··· ENTRIES SUPPLIED ···

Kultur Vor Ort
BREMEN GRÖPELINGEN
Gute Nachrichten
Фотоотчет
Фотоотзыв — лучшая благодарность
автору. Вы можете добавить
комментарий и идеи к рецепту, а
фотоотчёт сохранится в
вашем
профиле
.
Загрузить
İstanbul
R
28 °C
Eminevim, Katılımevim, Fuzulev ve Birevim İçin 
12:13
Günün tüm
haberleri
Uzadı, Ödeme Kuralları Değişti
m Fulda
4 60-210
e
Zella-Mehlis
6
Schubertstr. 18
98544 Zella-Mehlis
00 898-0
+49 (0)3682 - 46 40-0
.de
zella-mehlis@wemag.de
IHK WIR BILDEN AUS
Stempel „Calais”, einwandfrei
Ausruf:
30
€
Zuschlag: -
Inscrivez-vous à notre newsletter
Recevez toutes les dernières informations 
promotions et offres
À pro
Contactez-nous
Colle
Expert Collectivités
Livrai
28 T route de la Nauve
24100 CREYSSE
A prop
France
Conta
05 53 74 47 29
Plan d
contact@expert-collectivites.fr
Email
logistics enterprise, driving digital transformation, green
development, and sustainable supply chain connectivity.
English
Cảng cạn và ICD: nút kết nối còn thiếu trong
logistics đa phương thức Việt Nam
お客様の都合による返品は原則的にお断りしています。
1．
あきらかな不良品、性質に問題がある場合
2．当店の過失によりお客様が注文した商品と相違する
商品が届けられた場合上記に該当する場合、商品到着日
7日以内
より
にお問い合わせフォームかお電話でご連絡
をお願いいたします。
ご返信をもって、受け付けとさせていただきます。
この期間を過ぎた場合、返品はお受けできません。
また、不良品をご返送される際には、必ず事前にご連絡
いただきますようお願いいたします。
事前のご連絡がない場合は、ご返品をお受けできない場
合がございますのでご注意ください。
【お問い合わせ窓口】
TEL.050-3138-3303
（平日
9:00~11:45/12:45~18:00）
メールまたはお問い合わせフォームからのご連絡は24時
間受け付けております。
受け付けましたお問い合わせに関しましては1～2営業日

···

WHAT THE TASK ASKS:
What are the lines from the one with "IHK WIR BILDEN AUS" through the end of the records above? Set them down exactly, both ends included, and nothing else.

EXERCISE RESPONSE:
IHK WIR BILDEN AUS
Stempel „Calais”, einwandfrei
Ausruf:
30
€
Zuschlag: -
Inscrivez-vous à notre newsletter
Recevez toutes les dernières informations 
promotions et offres
À pro
Contactez-nous
Colle
Expert Collectivités
Livrai
28 T route de la Nauve
24100 CREYSSE
A prop
France
Conta
05 53 74 47 29
Plan d
contact@expert-collectivites.fr
Email
logistics enterprise, driving digital transformation, green
development, and sustainable supply chain connectivity.
English
Cảng cạn và ICD: nút kết nối còn thiếu trong
logistics đa phương thức Việt Nam
お客様の都合による返品は原則的にお断りしています。
1．
あきらかな不良品、性質に問題がある場合
2．当店の過失によりお客様が注文した商品と相違する
商品が届けられた場合上記に該当する場合、商品到着日
7日以内
より
にお問い合わせフォームかお電話でご連絡
をお願いいたします。
ご返信をもって、受け付けとさせていただきます。
この期間を過ぎた場合、返品はお受けできません。
また、不良品をご返送される際には、必ず事前にご連絡
いただきますようお願いいたします。
事前のご連絡がない場合は、ご返品をお受けできない場
合がございますのでご注意ください。
【お問い合わせ窓口】
TEL.050-3138-3303
（平日
9:00~11:45/12:45~18:00）
メールまたはお問い合わせフォームからのご連絡は24時
間受け付けております。
受け付けましたお問い合わせに関しましては1～2営業日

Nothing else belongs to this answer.